--- 正文部分 ---
§ §
主动学习器作为高效的PRP重排序器
Active Learners as Efficient PRP Rerankers
May 15, 2026
作者: Jeremías Figueiredo Paschmann, Juan Kaplan, Francisco Nattero, Santiago Barron, Juan Wisznia, Luciano del Corro
cs.AI
摘要
成对排序提示(PRP)从大语言模型中获取成对偏好判断,随后通过经典排序算法将这些判断聚合为排名。然而,由于判断存在噪声、顺序敏感性及非传递性,排序假设与实际情况并不匹配。由于排序旨在恢复完整排列,为满足调用预算而截断排序过程无法生成可靠的Top-K结果。因此,我们将PRP重新排序重构为基于噪声成对比较的主动学习,并证明主动排序器可作为即插即用替代方案,在调用受限场景下显著提升每次调用的NDCG@10指标。我们的噪声鲁棒框架还引入了一种随机方向预言机,每对仅需一次LLM调用。该方法将系统性位置偏差转化为零均值噪声,无需双向调用即可实现无偏聚合排序。
English
Pairwise Ranking Prompting (PRP) elicits pairwise preference judgments from an LLM, which are then aggregated into a ranking, usually via classical sorting algorithms. However, judgments are noisy, order-sensitive, and sometimes intransitive, so sorting assumptions do not match the setting. Because sorting aims to recover a full permutation, truncating it to meet a call budget does not produce a dependable top-K. We thus reframe PRP reranking as active learning from noisy pairwise comparisons and show that active rankers are drop-in replacements that improve NDCG@10 per call in the call-constrained regime. Our noise-robust framework also introduces a randomized-direction oracle that uses a single LLM call per pair. This approach converts systematic position bias into zero-mean noise, enabling unbiased aggregate ranking without the cost of bidirectional calls.
§ §
--- 任务说明 ---
根据上文关于PRP重排序的摘要,回答以下问题:
(a) 成对偏好判断通过什么方法聚合为排名?
(b) 随机方向预言机每对需要几次LLM调用?
(c) 该方法将系统性位置偏差转化为什么?

--- 待审数据 ---
§ §
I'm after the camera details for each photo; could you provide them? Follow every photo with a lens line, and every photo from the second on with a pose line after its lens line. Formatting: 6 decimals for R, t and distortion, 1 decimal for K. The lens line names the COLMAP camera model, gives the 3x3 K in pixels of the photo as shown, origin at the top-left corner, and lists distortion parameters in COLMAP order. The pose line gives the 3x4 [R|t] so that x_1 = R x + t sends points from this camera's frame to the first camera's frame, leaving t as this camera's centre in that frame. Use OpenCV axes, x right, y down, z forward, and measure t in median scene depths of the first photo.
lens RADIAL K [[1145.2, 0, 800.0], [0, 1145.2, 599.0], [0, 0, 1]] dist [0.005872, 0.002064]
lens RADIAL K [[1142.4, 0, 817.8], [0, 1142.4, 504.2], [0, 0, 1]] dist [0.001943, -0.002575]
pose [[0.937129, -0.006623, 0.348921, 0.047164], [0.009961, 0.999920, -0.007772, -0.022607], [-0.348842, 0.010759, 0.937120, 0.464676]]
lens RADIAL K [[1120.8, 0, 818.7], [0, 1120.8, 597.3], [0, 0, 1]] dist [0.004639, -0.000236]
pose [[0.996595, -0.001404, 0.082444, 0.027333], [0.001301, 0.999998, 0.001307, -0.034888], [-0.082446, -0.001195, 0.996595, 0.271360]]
§ §
--- 参考答案 ---
(a) 通过经典排序算法。
(b) 仅需一次。
(c) 零均值噪声。